The genes encoding for proteins involved in cell–cell junctions and immune responses along with those involved in pathways, including the Hippo signaling pathway, Notch signaling pathway, and ErbB signaling pathway, were significantly enriched in the blue module. Cell–cell junctions are vital for tissue homeostasis as they not only maintain the barrier function, but regulate complex cellular signaling networks related to cell proliferation and migration (Garcia, Nelson & Chavez, 2018). Disruption of tight junctions and subsequent immune dysfunction due to exposure to antigens play critical roles in UC pathogenesis. The Hippo pathway is an important signaling pathway regulating cell proliferation and apoptosis, and its dysregulation contributes to cancers. Moreover, the activity of the Hippo pathway is highly dependent on cell junctions (Karaman & Halder, 2018). Therefore, it is logical to think that the altered cell junctions and relevant signaling network during the inflammatory phase of UC may contribute to carcinogenesis (Feigin & Muthuswamy, 2009).
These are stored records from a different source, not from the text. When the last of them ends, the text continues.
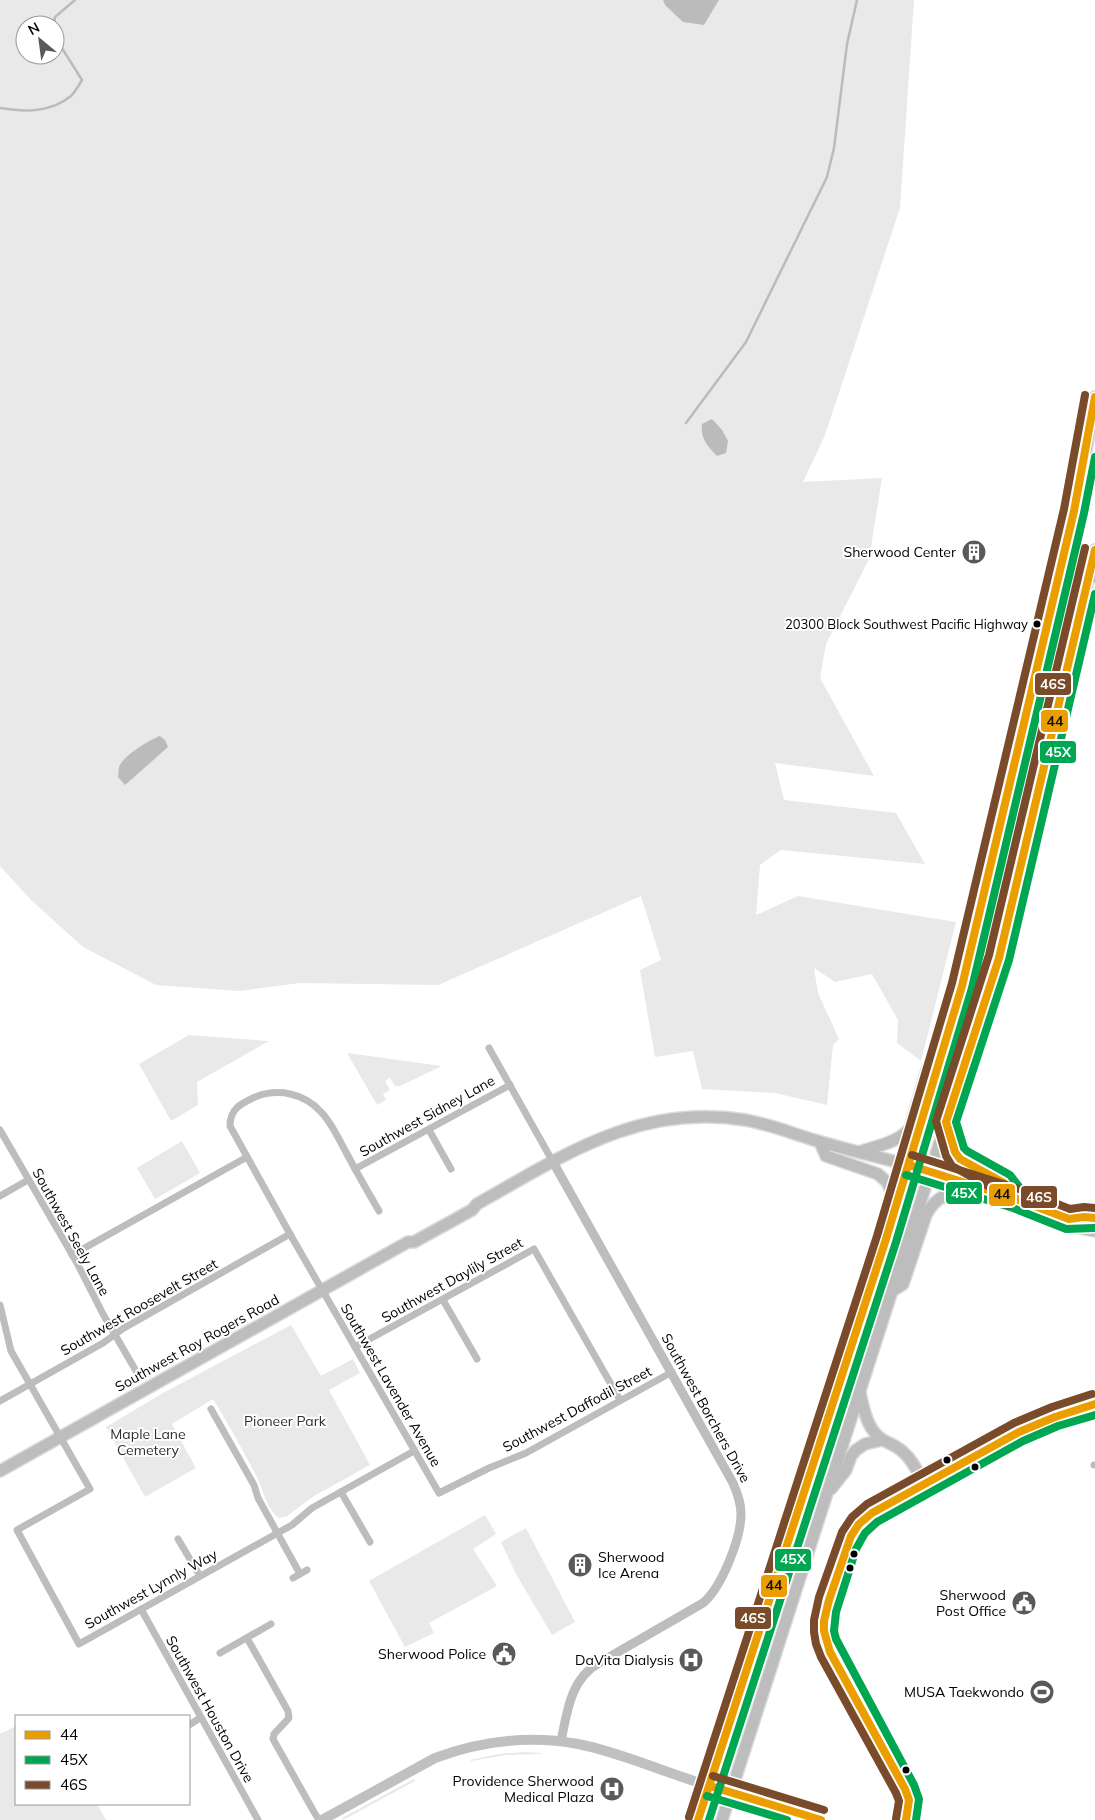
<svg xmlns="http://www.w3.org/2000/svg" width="1095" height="1820" font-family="Mulish,sans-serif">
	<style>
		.green { fill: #e9e9e9; fill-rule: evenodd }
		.water { fill: #bbb }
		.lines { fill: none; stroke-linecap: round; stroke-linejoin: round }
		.stream { stroke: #bbb; stroke-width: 2.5 }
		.primary-casing { stroke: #dbdbdb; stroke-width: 14 }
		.trunk-casing { stroke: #dbdbdb; stroke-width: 14 }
		.minor { stroke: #bdbdbd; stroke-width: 7 }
		.tertiary { stroke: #bdbdbd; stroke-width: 9 }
		.secondary { stroke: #c0c0c0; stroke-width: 10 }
		.primary { stroke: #bdbdbd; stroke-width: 11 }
		.trunk { stroke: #bdbdbd; stroke-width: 11 }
		.bus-1-casing { stroke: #fff; stroke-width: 11 }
		.bus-2-casing { stroke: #fff; stroke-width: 11 }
		.bus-3-casing { stroke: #fff; stroke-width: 11 }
		.bus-1 { stroke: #eb9e00; stroke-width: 8 }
		.bus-2 { stroke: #00a651; stroke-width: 8 }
		.bus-3 { stroke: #7a4b2a; stroke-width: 8 }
		.bus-dot { fill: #000; stroke: #fff; stroke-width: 2 }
		.labels { text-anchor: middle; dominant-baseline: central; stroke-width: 4; stroke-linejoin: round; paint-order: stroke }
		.bus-label { font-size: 13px; fill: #000; stroke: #fff; text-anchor: end }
		.poi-label { font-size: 14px; fill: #000; stroke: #fff; text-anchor: end }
		.street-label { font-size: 14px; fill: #000; stroke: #fff }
		.park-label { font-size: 14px; fill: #2e2e2e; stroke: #fff }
		.line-badge { stroke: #fff; stroke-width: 2 }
		.badge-label { font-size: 14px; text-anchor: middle; font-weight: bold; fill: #fff }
		.pale-badge-label { font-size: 14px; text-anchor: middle; font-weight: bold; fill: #111 }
	</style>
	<rect width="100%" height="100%" fill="#fff"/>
	<g class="green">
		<path d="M 0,0 L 663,0 L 665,5 L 704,25 L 719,0 L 914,0 L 900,208 L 825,435 L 803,482 L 882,478 L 869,559 L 826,644 L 820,678 L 874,776 L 775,763 L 784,800 L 896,813 L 925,864 L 781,850 L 760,865 L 756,915 L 798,896 L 956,922 L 921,1061 L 897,1043 L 898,1020 L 872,974 L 835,982 L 814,968 L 818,993 L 839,1039 L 833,1045 L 827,1105 L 775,1093 L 702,1089 L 693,1051 L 655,1057 L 640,970 L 661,960 L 641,896 L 438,985 L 300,983 L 239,991 L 156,985 L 83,947 L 31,900 L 0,866 ZM 25,25 L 55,25 L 55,55 L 25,55 Z"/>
		<path d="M 189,1035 L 269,1041 L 197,1082 L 198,1105 L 171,1121 L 139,1064 Z"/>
		<path d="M 347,1053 L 442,1066 L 400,1086 L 395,1086 L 390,1078 L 385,1081 L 390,1090 L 383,1094 L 386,1100 L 377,1105 Z"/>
		<path d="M 182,1141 L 200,1173 L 155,1199 L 137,1168 Z"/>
		<path d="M 291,1325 L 321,1376 L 353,1359 L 360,1373 L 329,1390 L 370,1465 L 314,1496 L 287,1516 L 279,1518 C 267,1510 263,1490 257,1477 C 243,1451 228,1423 213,1399 L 172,1424 L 196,1468 L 145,1497 L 106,1427 L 163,1393 Z"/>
		<path d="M 485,1515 L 496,1534 L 473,1549 L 497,1586 L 429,1623 L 434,1633 L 405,1647 L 369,1581 Z"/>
		<path d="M 526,1528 L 575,1622 L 552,1635 L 516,1574 L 501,1542 Z"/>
		<path d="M 16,1726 L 16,1804 L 97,1804 L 106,1820 L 0,1820 L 0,1733 L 2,1733 Z"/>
		<path d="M 524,1752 L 542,1753 L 542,1754 L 506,1755 L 471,1761 L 470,1760 L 498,1754 Z"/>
		<path d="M 414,1779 L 415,1781 L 343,1820 L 342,1818 Z"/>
	</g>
	<g class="water">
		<path d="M 663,0 L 719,0 L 704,25 L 683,22 L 665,5 Z"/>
		<path d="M 712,419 L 722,430 L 728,441 L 726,453 L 717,456 C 707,446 700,437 702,424 Z"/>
		<path d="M 160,736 L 165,740 L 168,747 L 125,785 L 118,777 C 119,773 118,768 120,765 C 125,755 149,740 160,736 Z"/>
	</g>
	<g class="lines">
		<g class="stream">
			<path d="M 54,25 L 55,17 L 75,0"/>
			<path d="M 0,108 C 25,112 50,113 71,96 C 75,92 79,85 82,80 L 55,37"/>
			<path d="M 686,423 L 746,342 L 827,177 L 834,148 L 847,44 L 857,0"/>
		</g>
		<defs>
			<path id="primary" d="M 0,1471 L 408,1242 L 414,1242 L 472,1210 L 477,1204 C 564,1155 640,1103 745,1120 C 769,1124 791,1133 814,1140 C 845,1149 877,1157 909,1165"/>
			<g id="trunk">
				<path d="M 946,1122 L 955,1152 L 960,1159 L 1004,1183 L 1016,1199"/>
				<path d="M 820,1142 L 826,1156 L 878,1174 L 887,1182 L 897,1204"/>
				<path d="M 859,1152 C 876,1146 898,1143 910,1128 L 928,1067 L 943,1053"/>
				<path d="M 909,1165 L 1016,1199 L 1069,1219 L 1080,1228 L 1095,1231"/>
				<path d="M 1069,1219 L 1084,1217 L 1095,1218"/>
				<path d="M 892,1291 L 903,1284 L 926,1215 C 938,1192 953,1193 976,1188"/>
				<path d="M 860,1393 C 864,1410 867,1430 883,1440 C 890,1444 897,1446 903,1452 C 913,1460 918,1473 924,1484"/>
				<path d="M 831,1489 L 846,1470 L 851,1456 L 856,1450 L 865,1444 L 882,1440"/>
				<path d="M 698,1820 C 736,1711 769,1600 805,1490 C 859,1323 915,1156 962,986 L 1074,511 L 1083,468 L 1095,397"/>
				<path d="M 722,1820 L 999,958 L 1095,550"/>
			</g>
		</defs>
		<use href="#primary" class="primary-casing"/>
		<use href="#trunk" class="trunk-casing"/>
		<g class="minor">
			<path d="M 489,1048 L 553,1162"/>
			<path d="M 0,1130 L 77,1263 L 103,1314 L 136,1371"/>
			<path d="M 429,1130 L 451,1169"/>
			<path d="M 355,1169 L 510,1085"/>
			<path d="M 0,1196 L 28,1180"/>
			<path d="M 379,1211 C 368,1192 357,1173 347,1154 C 339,1140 332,1123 321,1112 C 304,1093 278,1088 255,1097 C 240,1104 230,1109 230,1126 L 290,1234 L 439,1493 L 489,1468 L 526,1453 L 672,1372"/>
			<path d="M 72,1255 L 247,1157"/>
			<path d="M 443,1300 L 477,1359"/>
			<path d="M 0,1305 L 11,1351 L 90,1489 L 17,1530 L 79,1644 L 292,1525 L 312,1508 L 414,1451"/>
			<path d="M 355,1347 L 534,1249 L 620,1400"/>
			<path d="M 0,1401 L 103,1343 L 124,1328 L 290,1234"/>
			<path d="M 211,1409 L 254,1485 L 258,1498 L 300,1574"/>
			<path d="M 1094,1465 L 1095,1465"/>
			<path d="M 341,1492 L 370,1542"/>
			<path d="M 178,1539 L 200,1576"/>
			<path d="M 293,1578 L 307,1570"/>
			<path d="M 141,1609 L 258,1820"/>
			<path d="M 247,1638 L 288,1711 L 289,1718 L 274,1734 L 273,1739 L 314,1812 L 319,1820"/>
			<path d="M 220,1653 L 271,1624"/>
			<path d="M 189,1725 L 200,1718"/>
		</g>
		<g class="tertiary">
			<path d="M 1060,573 L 1095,578"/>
			<path d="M 553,1162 L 733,1483 C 737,1493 741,1502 741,1514 C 741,1538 722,1587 703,1603 L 599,1663 C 570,1679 567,1713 561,1741"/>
			<path d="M 906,1820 L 909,1800 L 905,1789 L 830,1652 C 816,1625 830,1596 839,1569 C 843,1557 846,1543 853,1532 C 858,1524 864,1518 872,1513 L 1019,1432 L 1055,1417 L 1095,1404"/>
		</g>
		<path class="secondary" d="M 322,1820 L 435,1758 C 481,1741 529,1735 578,1744 C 615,1751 657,1769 694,1781 C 736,1795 779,1807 821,1820"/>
		<use href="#primary" class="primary"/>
		<use href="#trunk" class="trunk"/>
		<defs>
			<g id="bus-1">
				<path d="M 909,1165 L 1016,1199 L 1069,1219 L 1084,1217 L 1095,1218"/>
				<path d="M 1016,1199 L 1004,1183 L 960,1159 L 955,1152 L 946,1122 L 999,958 L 1095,550"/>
				<path d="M 710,1786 L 821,1820"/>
				<path d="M 698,1820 L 886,1239 L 962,986 L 1074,511 L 1095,397"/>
				<path d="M 906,1820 L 909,1800 L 905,1789 L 830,1652 L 824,1631 L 824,1621 L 829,1600 L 851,1536 L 859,1524 L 872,1513 L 1019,1432 L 1055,1417 L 1095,1404"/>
			</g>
			<g id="bus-2">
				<path d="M 906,1175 L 1013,1208 L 1066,1229 L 1094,1228"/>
				<path d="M 1024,1193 L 1010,1175 L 967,1151 L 964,1148 L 956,1122 L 1009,960 L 1095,594"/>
				<path d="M 707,1796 L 787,1820"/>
				<path d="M 709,1820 L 896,1242 L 972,988 L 1084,513 L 1095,457"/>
				<path d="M 916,1820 L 919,1799 L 914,1785 L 836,1639 L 834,1631 L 836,1612 L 856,1549 L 865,1533 L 877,1522 L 1023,1441 L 1058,1426 L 1095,1415"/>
			</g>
			<g id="bus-3">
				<path d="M 912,1155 L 1019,1189 L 1070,1209 L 1084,1207 L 1095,1208"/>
				<path d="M 1008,1205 L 997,1191 L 952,1166 L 946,1156 L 936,1121 L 989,955 L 1085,548"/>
				<path d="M 713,1776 L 824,1810"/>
				<path d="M 689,1817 L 877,1236 L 952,983 L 1064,509 L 1085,395"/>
				<path d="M 896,1819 L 899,1801 L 896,1793 L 821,1657 L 816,1644 L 814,1632 L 814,1620 L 819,1597 L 842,1532 L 852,1517 L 867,1504 L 1014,1423 L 1052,1407 L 1092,1394"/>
			</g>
		</defs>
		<use href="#bus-1" class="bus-1-casing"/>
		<use href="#bus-2" class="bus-2-casing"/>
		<use href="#bus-3" class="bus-3-casing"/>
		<use href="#bus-1" class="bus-1"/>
		<use href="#bus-2" class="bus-2"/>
		<use href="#bus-3" class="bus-3"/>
	</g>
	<defs>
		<symbol id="building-disc" viewBox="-11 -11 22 22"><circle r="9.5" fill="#595959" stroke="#fff"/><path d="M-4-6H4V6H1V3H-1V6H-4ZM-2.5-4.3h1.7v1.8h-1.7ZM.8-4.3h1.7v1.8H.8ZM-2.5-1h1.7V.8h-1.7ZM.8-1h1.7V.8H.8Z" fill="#fff"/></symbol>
		<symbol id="civic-disc" viewBox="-11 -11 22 22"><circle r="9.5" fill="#595959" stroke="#fff"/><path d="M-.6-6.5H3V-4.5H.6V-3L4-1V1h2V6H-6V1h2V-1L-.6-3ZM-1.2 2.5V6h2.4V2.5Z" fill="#fff"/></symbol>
		<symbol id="hospital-disc" viewBox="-11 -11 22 22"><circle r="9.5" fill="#595959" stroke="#fff"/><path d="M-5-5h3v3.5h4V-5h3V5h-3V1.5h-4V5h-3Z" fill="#fff"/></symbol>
		<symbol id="stadium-disc" viewBox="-11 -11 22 22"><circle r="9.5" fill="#595959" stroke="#fff"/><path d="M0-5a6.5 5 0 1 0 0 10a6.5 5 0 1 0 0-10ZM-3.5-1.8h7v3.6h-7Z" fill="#fff"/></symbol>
	</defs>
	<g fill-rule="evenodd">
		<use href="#building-disc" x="960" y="538" width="28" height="28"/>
		<use href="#building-disc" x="566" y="1551" width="28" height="28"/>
		<use href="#civic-disc" x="1010" y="1589" width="28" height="28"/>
		<use href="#civic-disc" x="490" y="1640" width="28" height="28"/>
		<use href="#hospital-disc" x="677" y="1646" width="28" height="28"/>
		<use href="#stadium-disc" x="1028" y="1678" width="28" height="28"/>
		<use href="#hospital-disc" x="598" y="1775" width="28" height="28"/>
	</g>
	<g class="bus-dot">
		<circle cx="1037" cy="624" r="4.5"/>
		<circle cx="947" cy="1460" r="4.5"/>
		<circle cx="975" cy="1467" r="4.5"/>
		<circle cx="854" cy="1554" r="4.5"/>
		<circle cx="850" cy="1568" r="4.5"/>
		<circle cx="906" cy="1770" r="4.5"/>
	</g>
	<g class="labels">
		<g class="bus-label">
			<text x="1028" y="624">20300 Block Southwest Pacific Highway</text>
		</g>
		<g class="poi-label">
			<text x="956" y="552">Sherwood Center</text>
			<text x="598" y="1557" text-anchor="start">Sherwood<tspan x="598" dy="16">Ice Arena</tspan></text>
			<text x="1006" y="1595">Sherwood<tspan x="1006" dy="16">Post Office</tspan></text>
			<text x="486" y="1654">Sherwood Police</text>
			<text x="674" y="1660">DaVita Dialysis</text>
			<text x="1024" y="1692">MUSA Taekwondo</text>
			<text x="594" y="1781">Providence Sherwood<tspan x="594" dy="16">Medical Plaza</tspan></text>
		</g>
		<g class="street-label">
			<text transform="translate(427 1116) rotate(-29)">Southwest Sidney Lane</text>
			<text transform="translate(71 1232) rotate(61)">Southwest Seely Lane</text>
			<text transform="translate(452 1280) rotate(-29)">Southwest Daylily Street</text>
			<text transform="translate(139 1307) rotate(-30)">Southwest Roosevelt Street</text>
			<text transform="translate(197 1343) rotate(-29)">Southwest Roy Rogers Road</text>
			<text transform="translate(391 1385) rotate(60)">Southwest Lavender Avenue</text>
			<text transform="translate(706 1408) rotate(61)">Southwest Borchers Drive</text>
			<text transform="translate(577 1409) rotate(-28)">Southwest Daffodil Street</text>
			<text transform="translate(151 1589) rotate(-29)">Southwest Lynnly Way</text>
			<text transform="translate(210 1709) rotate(61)">Southwest Houston Drive</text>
		</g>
		<g class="park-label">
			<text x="285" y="1421">Pioneer Park</text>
			<text x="148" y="1434">Maple Lane<tspan x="148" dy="16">Cemetery</tspan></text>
		</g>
	</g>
	<g class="line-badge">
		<rect x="1034" y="672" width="38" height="24" rx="5" fill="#7a4b2a"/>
		<rect x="1040" y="709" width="29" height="24" rx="5" fill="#eb9e00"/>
		<rect x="1039" y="740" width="38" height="24" rx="5" fill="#00a651"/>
		<rect x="945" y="1181" width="38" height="24" rx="5" fill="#00a651"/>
		<rect x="988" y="1183" width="28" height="24" rx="5" fill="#eb9e00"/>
		<rect x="1020" y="1185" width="38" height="24" rx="5" fill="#7a4b2a"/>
		<rect x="774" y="1548" width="38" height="24" rx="5" fill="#00a651"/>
		<rect x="760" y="1574" width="28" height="24" rx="5" fill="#eb9e00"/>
		<rect x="734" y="1606" width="38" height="24" rx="5" fill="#7a4b2a"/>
	</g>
	<g class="badge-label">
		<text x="1053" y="689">46S</text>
		<text x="1058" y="757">45X</text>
		<text x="964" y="1198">45X</text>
		<text x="1039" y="1202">46S</text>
		<text x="793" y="1564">45X</text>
		<text x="753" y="1623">46S</text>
	</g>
	<g class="pale-badge-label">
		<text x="1055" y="726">44</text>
		<text x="1002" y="1199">44</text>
		<text x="774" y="1590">44</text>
	</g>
	<rect x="15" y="1715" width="175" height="90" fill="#ffffff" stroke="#999999"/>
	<rect x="25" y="1731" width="25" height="8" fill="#eb9e00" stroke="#999999"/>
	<text x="60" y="1740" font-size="15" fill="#000000">44</text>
	<rect x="25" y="1756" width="25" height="8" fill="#00a651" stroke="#999999"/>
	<text x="60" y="1765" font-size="15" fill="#000000">45X</text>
	<rect x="25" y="1781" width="25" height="8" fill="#7a4b2a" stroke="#999999"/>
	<text x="60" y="1790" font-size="15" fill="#000000">46S</text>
	<g transform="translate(40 40) rotate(331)"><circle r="24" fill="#ffffff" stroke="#999999"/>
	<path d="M0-4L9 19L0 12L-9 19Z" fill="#595959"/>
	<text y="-8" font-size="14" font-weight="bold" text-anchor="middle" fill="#000000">N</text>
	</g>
</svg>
The obvious limitation of the present study is the small sample size; however, additional CAD or UC-CRC clinical specimens were not available for validation. The same expression trend of hub genes in another UC dataset and the reported relationships between these genes and cancers may help in demonstrating the reliability of this study. Further efforts are being made in this direction. This work is expected to provide new insights into the process of UC-associated carcinogenesis.
In conclusion, this study, using WGCNA, found two gene modules that were significantly correlated with the process of UC-associated carcinogenesis from inflammation to dysplasia. From these two modules, 13 hub genes (SLC25A3, ACO2, AIFM1, ATP5A1, DLD, TFE3, UQCRC1, ADIPOR2, SLC35D1, TOR1AIP1, PRR5L, ATOX1, and DTX3) were identified as key genes involved in UC-associated carcinogenesis. Functional enrichment analysis revealed the critical biological processes contributing to UC-associated carcinogenesis, mainly include mitochondrial dysfunction, cell–cell junction, and immune responses. TFE3, a transcription factor related to mitochondrial function and cancer, seem to play a central role in this process.
GSEA analysis of mitochondrial function-related GO-BP terms
(A) GSEA analysis of mitochondrial function-related GO-BPs between UC and control groups. (B) GSEA analysis of mitochondrial function-related GO-BPs between CAD and control groups.